I address both the intrinsic case and standard C++ case. I'm interested in both of them.

2

There are 2 answers

0
Peter Cordes On BEST ANSWER

See also Is it safe to read past the end of a buffer within the same page on x86 and x64? The reading part of this question is basically a duplicate of that.

It's UB according to the ISO C++ standard, but I think read-only access like this does work safely (i.e. compile to the asm that you'd expect) on implementations that provide Intel's intrinsics (which are free to define whatever extra behaviour they want). It's definitely safe in asm, but the risk is that optimizing C++ compilers that turn UB into mis-compiled code might cause a problem if they can prove that there's nothing there to read. There's some discussion of that on the linked question.


Writing outside of objects is always bad. Don't do it, not even if you put back the same garbage you read earlier: A non-atomic load/store pair can be a problem depending on what data follows your struct.

The only time this is ok is in an array where you know what comes next, and that there is unused padding. e.g. writing out an array of 3-float structs using 16B stores overlapping by 4B. (Without alignas for over-alignment, so an array packs them together without padding).


A struct of 3 floats would be a much better example than 2 floats.

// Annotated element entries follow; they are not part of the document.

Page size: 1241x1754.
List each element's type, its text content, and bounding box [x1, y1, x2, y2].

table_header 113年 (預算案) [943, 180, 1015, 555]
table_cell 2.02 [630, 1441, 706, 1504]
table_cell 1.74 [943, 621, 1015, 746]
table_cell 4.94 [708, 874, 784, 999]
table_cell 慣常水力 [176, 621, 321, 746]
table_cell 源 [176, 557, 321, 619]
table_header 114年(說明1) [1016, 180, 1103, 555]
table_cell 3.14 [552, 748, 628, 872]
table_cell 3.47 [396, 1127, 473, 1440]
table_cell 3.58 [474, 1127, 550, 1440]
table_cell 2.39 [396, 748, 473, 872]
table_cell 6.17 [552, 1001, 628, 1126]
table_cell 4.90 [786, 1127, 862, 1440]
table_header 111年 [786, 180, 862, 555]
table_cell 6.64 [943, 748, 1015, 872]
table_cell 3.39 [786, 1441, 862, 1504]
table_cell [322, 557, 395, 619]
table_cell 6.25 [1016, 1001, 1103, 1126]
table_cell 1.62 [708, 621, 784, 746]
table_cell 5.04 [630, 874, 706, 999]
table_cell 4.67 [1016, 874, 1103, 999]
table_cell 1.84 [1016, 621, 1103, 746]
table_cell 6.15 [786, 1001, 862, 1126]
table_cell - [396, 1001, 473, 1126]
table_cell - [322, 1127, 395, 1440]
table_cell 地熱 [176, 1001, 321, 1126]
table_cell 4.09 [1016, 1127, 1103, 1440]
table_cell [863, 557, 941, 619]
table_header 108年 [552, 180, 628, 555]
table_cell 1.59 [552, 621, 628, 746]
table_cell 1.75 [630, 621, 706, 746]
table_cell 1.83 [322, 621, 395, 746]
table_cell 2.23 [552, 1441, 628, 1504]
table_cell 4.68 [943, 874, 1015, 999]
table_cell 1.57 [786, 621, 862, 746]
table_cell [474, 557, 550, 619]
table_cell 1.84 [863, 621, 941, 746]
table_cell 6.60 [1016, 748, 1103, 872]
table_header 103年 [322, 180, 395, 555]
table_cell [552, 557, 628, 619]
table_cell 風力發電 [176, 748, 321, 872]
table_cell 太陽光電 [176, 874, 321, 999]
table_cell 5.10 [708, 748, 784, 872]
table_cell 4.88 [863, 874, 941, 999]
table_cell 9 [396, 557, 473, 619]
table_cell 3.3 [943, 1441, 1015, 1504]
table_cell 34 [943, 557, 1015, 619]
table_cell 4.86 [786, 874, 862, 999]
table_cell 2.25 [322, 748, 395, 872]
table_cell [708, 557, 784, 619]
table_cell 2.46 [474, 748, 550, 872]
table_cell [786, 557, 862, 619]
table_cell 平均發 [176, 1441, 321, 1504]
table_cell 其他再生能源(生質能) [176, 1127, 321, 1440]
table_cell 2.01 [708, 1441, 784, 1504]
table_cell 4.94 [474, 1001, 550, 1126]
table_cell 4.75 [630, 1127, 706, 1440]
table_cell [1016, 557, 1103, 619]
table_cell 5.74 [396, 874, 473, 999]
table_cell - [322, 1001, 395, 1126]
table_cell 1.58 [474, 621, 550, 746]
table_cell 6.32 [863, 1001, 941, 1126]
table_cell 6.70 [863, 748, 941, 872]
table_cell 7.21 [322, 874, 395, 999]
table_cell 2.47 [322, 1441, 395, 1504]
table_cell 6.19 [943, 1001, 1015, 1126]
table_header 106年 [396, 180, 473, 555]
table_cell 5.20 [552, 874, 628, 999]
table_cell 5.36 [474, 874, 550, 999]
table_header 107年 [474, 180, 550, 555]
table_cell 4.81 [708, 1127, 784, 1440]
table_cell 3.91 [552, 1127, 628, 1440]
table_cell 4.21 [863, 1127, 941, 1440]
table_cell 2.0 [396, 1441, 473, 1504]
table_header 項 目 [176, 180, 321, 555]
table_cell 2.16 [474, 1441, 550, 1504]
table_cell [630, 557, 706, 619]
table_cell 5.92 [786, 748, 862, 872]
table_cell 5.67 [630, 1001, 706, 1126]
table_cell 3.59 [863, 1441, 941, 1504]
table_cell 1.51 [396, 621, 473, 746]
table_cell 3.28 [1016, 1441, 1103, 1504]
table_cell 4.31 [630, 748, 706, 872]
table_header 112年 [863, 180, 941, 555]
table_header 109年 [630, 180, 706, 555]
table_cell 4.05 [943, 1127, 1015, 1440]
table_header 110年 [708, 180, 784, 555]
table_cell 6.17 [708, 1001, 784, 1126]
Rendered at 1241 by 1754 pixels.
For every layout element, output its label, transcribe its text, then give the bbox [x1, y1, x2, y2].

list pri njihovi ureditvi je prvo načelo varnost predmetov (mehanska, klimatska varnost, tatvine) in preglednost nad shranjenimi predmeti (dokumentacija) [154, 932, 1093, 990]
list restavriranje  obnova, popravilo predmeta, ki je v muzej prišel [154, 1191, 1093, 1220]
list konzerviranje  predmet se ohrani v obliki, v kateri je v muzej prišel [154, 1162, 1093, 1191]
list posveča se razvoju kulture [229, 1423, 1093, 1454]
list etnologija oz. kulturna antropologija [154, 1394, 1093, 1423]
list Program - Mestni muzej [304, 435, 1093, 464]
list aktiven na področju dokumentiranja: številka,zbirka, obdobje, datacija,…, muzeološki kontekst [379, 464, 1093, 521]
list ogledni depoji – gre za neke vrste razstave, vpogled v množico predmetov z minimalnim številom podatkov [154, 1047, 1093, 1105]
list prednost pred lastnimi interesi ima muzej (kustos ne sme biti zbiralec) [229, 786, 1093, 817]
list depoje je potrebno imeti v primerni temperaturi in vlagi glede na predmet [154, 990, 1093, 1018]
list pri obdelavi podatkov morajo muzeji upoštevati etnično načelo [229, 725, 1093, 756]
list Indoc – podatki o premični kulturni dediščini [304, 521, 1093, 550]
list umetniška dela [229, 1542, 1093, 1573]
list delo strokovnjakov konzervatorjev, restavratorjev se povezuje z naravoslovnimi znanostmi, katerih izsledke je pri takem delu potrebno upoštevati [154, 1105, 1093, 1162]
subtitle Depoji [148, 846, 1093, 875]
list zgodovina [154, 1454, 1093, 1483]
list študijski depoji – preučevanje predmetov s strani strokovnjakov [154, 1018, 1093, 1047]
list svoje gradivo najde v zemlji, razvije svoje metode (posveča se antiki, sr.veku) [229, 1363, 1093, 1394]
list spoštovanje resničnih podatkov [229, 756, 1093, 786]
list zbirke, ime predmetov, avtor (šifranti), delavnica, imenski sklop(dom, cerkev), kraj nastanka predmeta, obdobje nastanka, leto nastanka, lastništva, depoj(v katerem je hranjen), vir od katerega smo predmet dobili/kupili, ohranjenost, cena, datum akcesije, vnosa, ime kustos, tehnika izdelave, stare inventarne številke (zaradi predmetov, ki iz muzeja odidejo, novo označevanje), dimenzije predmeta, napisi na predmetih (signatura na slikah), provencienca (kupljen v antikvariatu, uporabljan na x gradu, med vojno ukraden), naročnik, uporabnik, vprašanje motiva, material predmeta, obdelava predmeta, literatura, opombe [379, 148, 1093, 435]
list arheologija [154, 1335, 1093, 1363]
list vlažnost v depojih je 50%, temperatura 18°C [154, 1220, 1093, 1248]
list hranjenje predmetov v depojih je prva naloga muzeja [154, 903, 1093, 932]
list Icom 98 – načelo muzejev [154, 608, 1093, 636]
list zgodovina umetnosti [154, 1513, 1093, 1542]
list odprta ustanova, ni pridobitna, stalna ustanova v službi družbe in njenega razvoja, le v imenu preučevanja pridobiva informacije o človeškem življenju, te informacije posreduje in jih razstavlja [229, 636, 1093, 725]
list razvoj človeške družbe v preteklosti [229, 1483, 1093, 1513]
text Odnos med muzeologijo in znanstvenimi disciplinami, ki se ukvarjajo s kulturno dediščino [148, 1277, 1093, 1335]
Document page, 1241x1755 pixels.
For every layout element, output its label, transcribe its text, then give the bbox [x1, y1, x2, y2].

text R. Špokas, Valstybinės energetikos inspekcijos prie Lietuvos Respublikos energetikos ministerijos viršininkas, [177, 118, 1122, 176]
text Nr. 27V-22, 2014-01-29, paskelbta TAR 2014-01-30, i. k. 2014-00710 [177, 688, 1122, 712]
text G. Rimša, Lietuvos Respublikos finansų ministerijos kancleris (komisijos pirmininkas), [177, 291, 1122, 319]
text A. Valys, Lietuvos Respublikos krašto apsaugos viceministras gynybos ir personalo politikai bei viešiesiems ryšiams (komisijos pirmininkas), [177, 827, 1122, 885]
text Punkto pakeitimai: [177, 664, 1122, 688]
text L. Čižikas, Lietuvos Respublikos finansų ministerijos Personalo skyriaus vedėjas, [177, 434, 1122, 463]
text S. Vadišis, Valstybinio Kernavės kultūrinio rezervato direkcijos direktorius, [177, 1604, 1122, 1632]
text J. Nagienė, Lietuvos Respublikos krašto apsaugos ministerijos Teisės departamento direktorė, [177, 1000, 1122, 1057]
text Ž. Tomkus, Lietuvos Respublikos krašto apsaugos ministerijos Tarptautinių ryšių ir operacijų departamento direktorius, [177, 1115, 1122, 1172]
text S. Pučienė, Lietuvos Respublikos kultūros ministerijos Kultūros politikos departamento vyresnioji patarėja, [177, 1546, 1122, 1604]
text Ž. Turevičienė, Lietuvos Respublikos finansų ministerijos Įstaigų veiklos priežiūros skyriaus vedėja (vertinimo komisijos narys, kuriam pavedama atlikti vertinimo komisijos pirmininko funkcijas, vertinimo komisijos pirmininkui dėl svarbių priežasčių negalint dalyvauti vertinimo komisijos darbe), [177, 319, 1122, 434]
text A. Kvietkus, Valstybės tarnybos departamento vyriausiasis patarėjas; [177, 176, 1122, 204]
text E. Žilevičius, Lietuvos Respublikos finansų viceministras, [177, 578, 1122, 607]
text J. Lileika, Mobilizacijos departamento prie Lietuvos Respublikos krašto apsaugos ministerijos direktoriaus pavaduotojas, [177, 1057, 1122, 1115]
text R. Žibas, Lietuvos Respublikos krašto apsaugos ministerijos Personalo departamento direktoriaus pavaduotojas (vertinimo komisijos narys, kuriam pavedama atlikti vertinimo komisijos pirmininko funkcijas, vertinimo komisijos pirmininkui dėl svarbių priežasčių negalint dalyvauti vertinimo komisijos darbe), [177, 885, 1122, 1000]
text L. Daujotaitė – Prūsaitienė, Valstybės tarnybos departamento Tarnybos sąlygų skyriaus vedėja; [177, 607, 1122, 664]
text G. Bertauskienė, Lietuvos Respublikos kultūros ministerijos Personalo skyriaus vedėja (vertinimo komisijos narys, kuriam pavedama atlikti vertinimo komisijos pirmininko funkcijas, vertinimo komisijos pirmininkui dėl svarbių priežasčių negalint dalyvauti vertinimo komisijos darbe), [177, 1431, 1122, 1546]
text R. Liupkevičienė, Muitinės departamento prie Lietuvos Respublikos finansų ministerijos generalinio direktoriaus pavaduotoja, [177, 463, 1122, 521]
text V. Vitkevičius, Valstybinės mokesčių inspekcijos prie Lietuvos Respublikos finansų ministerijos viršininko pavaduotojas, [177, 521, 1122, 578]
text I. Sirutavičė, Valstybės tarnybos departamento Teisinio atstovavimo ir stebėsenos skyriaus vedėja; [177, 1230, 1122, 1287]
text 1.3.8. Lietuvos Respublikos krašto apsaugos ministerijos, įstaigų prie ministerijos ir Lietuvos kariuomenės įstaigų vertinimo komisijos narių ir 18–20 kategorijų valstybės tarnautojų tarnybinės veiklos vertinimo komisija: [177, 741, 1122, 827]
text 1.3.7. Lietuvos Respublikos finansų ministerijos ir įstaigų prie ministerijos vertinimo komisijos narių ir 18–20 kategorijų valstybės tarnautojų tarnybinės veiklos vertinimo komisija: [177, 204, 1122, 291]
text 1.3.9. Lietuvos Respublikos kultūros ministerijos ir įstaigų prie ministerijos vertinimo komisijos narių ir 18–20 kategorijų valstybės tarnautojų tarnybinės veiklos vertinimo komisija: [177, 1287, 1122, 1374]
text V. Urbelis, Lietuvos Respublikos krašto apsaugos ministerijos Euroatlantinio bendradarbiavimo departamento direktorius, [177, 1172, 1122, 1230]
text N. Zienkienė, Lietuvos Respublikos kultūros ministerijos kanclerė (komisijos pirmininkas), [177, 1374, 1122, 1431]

For this specific example (of 2 floats) you can just use MOVSD to do a 64-bit zero-extending load, and MOVSD or MOVLPS to do a 64-bit store of the low half of an __m128.

6
SergeyA On

A language-lawyer answer to this is 'the question is moot'. _mm_load_ps is not defined in standard, and it is using ASM instruction which is not defined in standard either. C++ does not deal with this.

As for your second question - accessing an unallocated memory from C++ this way is clearly undefined behavior. No object was placed in this memory, thus you can't access it.